ПШ: Но есть мнение, что коррупция — может быть, это немножко экстравагантно звучит — нам полезна. Без коррупции у нас не обойтись. Иначе мы ничего не сможем — элементарно справки не получим. Предлагают чуть ли не узаконить ее и платить налоги подоходные.

АМ: Это путь в никуда. С моей точки зрения. Потому что уже сегодня, на самом деле, мы платим за коррупцию очень дорого. Платим и инфляцией, и дифференциацией доходов населения, и нереализованными сегодня для страны очень важными крупными проектами.

ПШ: Например?

АМ: Все очень просто: если я задумал реализовать инфраструктурный проект и включу туда, условно говоря, 30 процентов увеличения стоимости, связанной со взятками…

ПШ: Откаты?

АМ: С откатами, да. Это что будет означать? Это будет означать, что стоимость окупаемости такого проекта значительно увеличится. И даже если я пытаюсь привлечь бизнес к реализации такого проекта, то он посмотрит на материалы этого проекта, бизнес-план, и скажет, что с учетом коррупционной составляющей это все неэффективно. «А если бы ее не было, то я бы с удовольствием…» Поэтому нельзя, мне кажется, рассуждать в таких терминах.

ПШ: Но это вообще ведь экономическая проблема? Или это нравственная проблема больше?

АМ: Мне кажется, что нет философского камня, который позволит решить эту проблему. Потому что эта проблема, конечно же, и нравственная, и экономическая, и юридическая. Ну вот посмотрите: откуда берутся те, кто реализует крупные коррупционные сделки, кто берет вот эти совершенно умопомрачительные откаты, о которых мы читаем в прессе? Ведь эти люди воспитывались, наверное, в семьях, в детском саду, в школе. Они уже тогда сталкивались с бытовой коррупцией и потихонечку созревали для этого. «А почему бы не поучаствовать в крупных коррупционных сделках?»

Мне кажется, что как раз вот этой воспитательной составляющей национального плана противодействия коррупции недостает. Слово «воспитательной» один раз употребляется в национальном плане, но и то в формате «воспитания правоприменителей и уважительного отношения к закону». Здесь нет прямого отношения с гражданским обществом. Нам нужно усиливать эту составляющую еще в школе.

☆ ☆ ☆ ☆ ☆ ☆ ☆

- Условия заданий:
1 – Ответьте по фрагменту беседы о коррупции на три вопроса:
(а) На сколько процентов, условно говоря, увеличивается стоимость инфраструктурного проекта из-за взяток в примере АМ?
(б) Чем, по словам АМ, мы уже сегодня платим за коррупцию?
(в) В каком формате слово «воспитательной» употребляется в национальном плане?
2 – Перепишите без изменений часть фрагмента беседы о коррупции от слов «АМ: Все очень» до слов «ПШ: Откаты?».
Следующие за этим данные — самостоятельный материал, не связанный с фрагментом беседы о коррупции.

- Входные данные:
☆ ☆ ☆ ☆ ☆ ☆ ☆

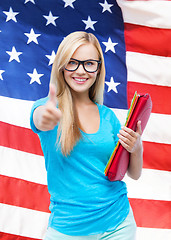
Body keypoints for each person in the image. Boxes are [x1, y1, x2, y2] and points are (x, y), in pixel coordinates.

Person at [30, 31, 143, 240]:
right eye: (73, 62)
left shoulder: (108, 117)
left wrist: (136, 148)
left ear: (98, 68)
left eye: (89, 63)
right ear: (62, 66)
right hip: (67, 230)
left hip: (118, 225)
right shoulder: (47, 107)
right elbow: (39, 118)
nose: (81, 71)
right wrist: (45, 117)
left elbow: (133, 174)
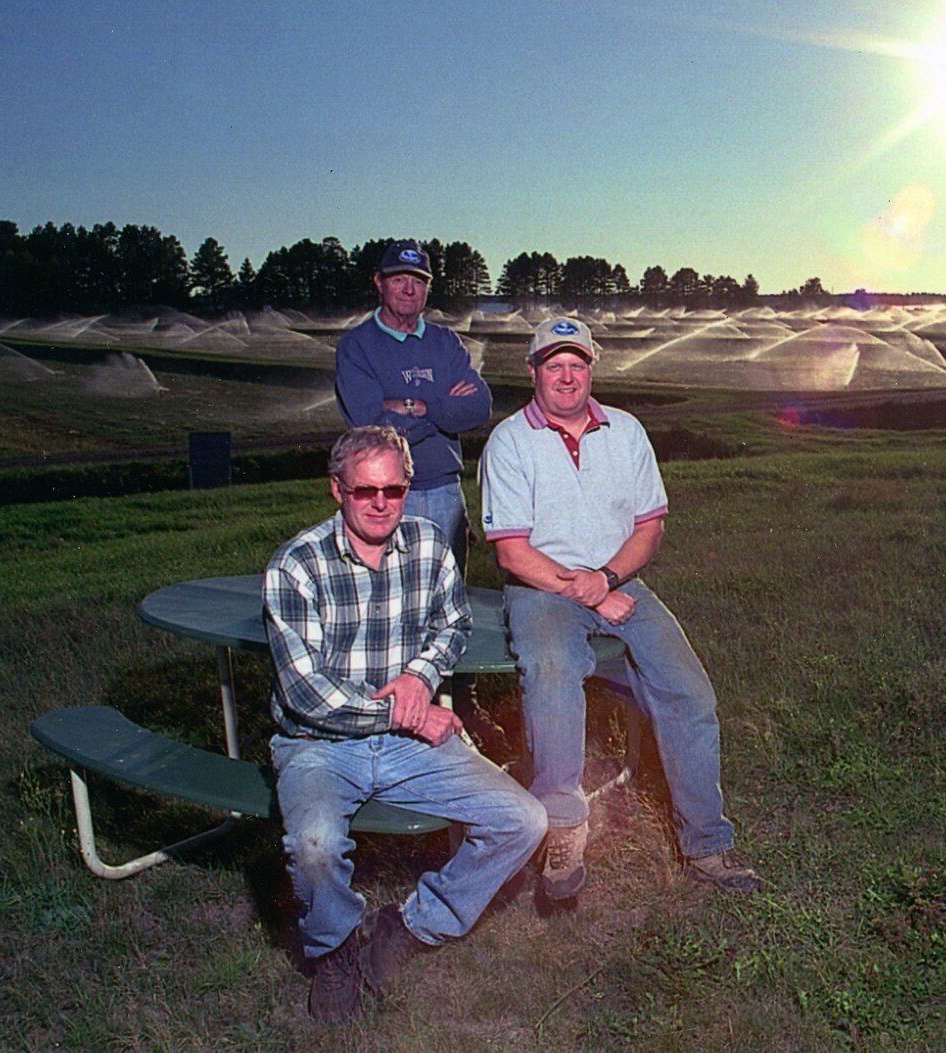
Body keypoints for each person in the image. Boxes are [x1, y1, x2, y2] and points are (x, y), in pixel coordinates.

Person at [265, 426, 546, 1023]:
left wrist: (421, 677)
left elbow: (453, 624)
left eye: (393, 490)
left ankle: (408, 926)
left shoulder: (427, 544)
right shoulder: (297, 565)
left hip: (408, 740)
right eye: (364, 490)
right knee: (315, 847)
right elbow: (305, 694)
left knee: (525, 819)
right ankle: (334, 949)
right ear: (336, 489)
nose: (379, 502)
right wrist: (405, 710)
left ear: (408, 488)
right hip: (319, 746)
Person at [478, 317, 762, 900]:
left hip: (620, 581)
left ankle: (707, 844)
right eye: (553, 365)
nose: (566, 376)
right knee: (553, 671)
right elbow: (512, 551)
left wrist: (607, 578)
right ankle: (563, 829)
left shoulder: (626, 431)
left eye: (576, 364)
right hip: (540, 589)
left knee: (689, 691)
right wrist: (585, 590)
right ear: (533, 372)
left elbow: (649, 529)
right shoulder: (509, 440)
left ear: (591, 370)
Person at [334, 240, 490, 570]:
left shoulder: (446, 342)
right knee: (384, 597)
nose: (409, 289)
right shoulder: (356, 346)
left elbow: (479, 407)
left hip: (443, 492)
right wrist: (445, 410)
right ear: (379, 282)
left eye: (418, 281)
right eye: (399, 279)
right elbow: (372, 426)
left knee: (446, 597)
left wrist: (414, 407)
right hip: (382, 496)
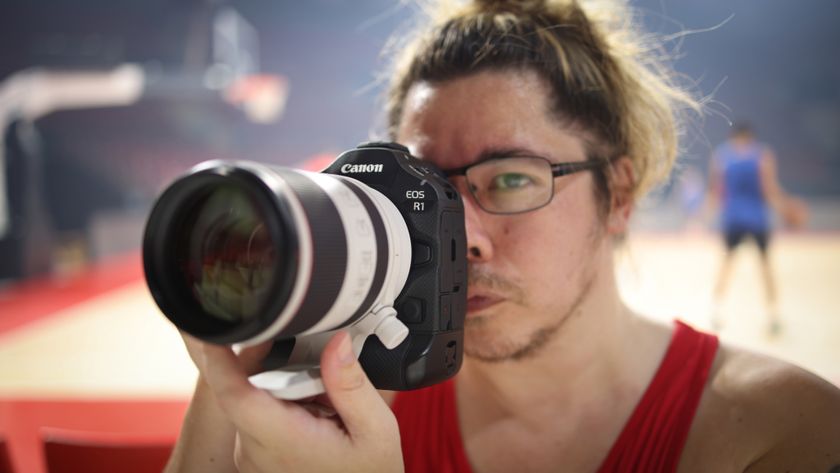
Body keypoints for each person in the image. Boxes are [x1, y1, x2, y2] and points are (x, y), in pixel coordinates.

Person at [163, 1, 840, 472]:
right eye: (425, 191)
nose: (465, 239)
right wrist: (232, 381)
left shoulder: (777, 430)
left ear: (621, 193)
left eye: (511, 180)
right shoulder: (345, 400)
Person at [707, 123, 807, 335]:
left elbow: (717, 191)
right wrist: (786, 208)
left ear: (733, 137)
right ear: (751, 137)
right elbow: (769, 189)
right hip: (756, 219)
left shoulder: (722, 156)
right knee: (765, 267)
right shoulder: (762, 155)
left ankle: (716, 311)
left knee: (727, 263)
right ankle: (773, 316)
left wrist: (700, 217)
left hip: (733, 218)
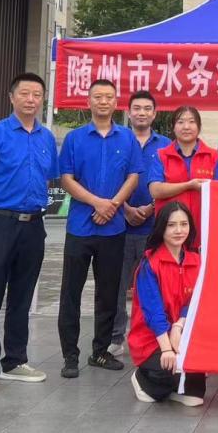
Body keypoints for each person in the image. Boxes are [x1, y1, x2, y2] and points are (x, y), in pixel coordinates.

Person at [0, 72, 57, 395]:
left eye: (37, 94)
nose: (31, 100)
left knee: (22, 295)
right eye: (25, 93)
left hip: (33, 225)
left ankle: (15, 360)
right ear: (12, 97)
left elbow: (49, 178)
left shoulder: (46, 138)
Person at [57, 78, 143, 378]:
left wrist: (113, 205)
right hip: (80, 228)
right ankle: (70, 355)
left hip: (113, 229)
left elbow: (133, 176)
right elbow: (66, 178)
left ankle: (100, 351)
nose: (103, 102)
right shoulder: (74, 139)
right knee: (71, 292)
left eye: (109, 97)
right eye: (98, 97)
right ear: (89, 101)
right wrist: (97, 203)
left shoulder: (127, 138)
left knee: (108, 293)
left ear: (116, 102)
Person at [128, 201, 206, 406]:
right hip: (152, 339)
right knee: (171, 367)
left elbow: (196, 301)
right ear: (161, 228)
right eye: (171, 225)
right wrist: (167, 349)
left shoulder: (196, 261)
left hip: (181, 334)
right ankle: (142, 379)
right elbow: (153, 312)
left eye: (184, 224)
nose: (179, 230)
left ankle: (173, 386)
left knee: (196, 395)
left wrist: (179, 326)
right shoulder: (150, 264)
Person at [110, 91, 168, 358]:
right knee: (116, 285)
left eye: (147, 108)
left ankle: (154, 337)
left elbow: (169, 181)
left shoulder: (165, 145)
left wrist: (151, 207)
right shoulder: (117, 140)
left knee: (153, 287)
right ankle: (115, 337)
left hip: (155, 227)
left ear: (154, 114)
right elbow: (110, 180)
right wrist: (124, 208)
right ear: (129, 111)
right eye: (137, 108)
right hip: (119, 224)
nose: (142, 113)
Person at [149, 105, 218, 230]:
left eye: (191, 122)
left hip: (204, 226)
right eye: (180, 122)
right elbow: (155, 190)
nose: (186, 127)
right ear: (173, 127)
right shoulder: (161, 155)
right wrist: (188, 185)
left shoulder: (214, 156)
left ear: (199, 127)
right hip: (170, 228)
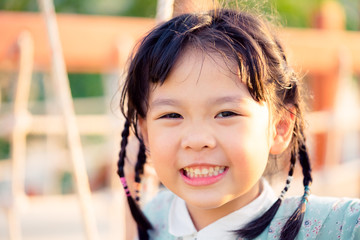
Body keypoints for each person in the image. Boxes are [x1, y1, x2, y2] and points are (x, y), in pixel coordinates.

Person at [117, 8, 360, 240]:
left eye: (225, 113)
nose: (197, 140)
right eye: (172, 115)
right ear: (145, 133)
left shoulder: (333, 227)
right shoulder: (153, 217)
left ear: (280, 127)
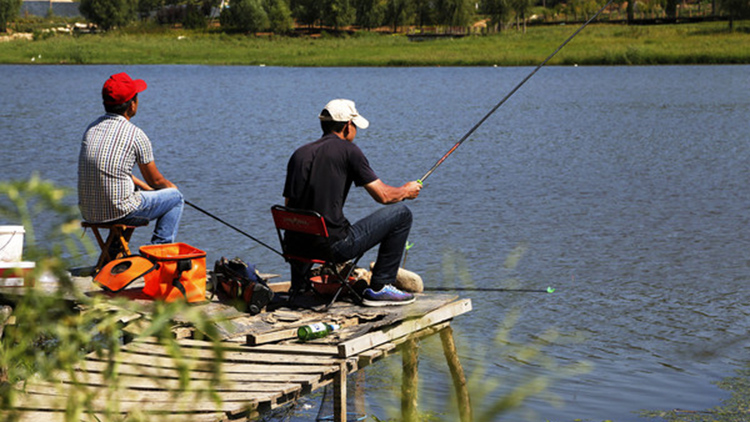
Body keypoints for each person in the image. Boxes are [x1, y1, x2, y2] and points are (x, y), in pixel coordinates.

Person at [283, 99, 422, 307]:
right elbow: (383, 196)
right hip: (335, 248)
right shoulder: (349, 151)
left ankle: (300, 287)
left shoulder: (299, 154)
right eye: (355, 125)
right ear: (348, 125)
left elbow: (289, 207)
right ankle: (381, 287)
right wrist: (406, 191)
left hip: (296, 247)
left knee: (303, 224)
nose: (356, 130)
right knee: (402, 214)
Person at [78, 72, 184, 245]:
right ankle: (160, 252)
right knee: (176, 199)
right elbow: (156, 180)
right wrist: (171, 189)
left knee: (129, 194)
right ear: (132, 105)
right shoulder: (135, 134)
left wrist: (146, 188)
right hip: (120, 211)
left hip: (90, 212)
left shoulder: (92, 129)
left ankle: (112, 254)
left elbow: (114, 172)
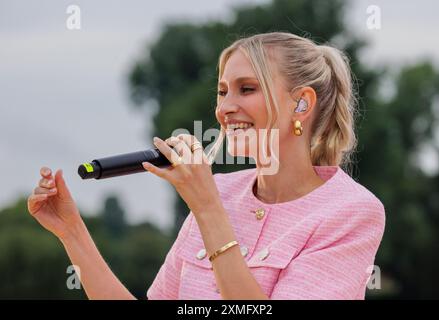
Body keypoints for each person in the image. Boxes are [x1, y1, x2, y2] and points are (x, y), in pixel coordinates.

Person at [27, 32, 385, 300]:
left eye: (247, 89)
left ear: (302, 105)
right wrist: (71, 231)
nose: (225, 108)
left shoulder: (351, 213)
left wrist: (207, 207)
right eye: (222, 91)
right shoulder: (221, 192)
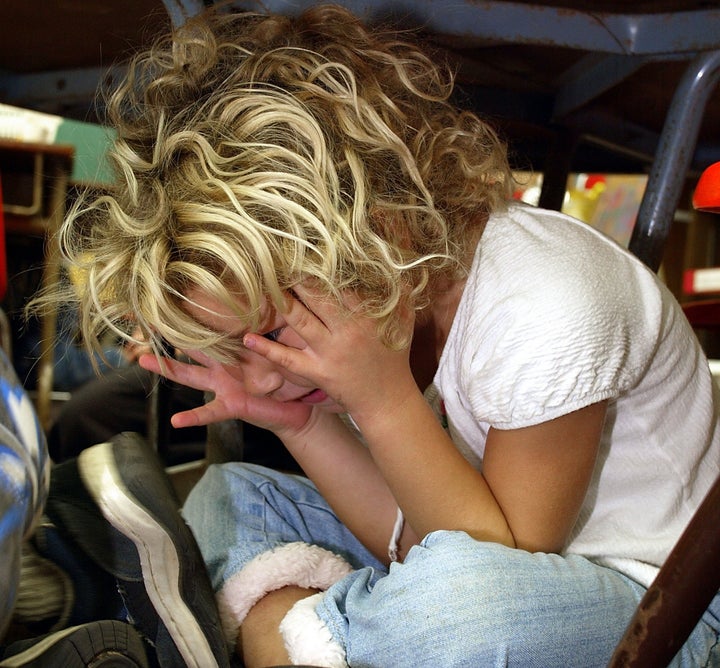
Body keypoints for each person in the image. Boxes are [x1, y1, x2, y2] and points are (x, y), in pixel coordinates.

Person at [40, 4, 720, 666]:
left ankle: (273, 636)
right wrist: (300, 428)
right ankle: (321, 640)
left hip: (666, 610)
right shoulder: (386, 294)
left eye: (273, 331)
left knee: (455, 606)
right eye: (234, 352)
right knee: (235, 495)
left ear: (378, 231)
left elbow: (494, 565)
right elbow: (413, 537)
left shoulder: (549, 302)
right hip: (478, 555)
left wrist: (384, 403)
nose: (264, 374)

☆ ☆ ☆ ☆ ☆ ☆ ☆

- Полученные ответы:
1 –
(а) На 30 процентов.
(б) Инфляцией, дифференциацией доходов населения и нереализованными очень важными для страны крупными проектами.
(в) В формате «воспитания правоприменителей и уважительного отношения к закону».

2 –
АМ: Все очень просто: если я задумал реализовать инфраструктурный проект и включу туда, условно говоря, 30 процентов увеличения стоимости, связанной со взятками…

ПШ: Откаты?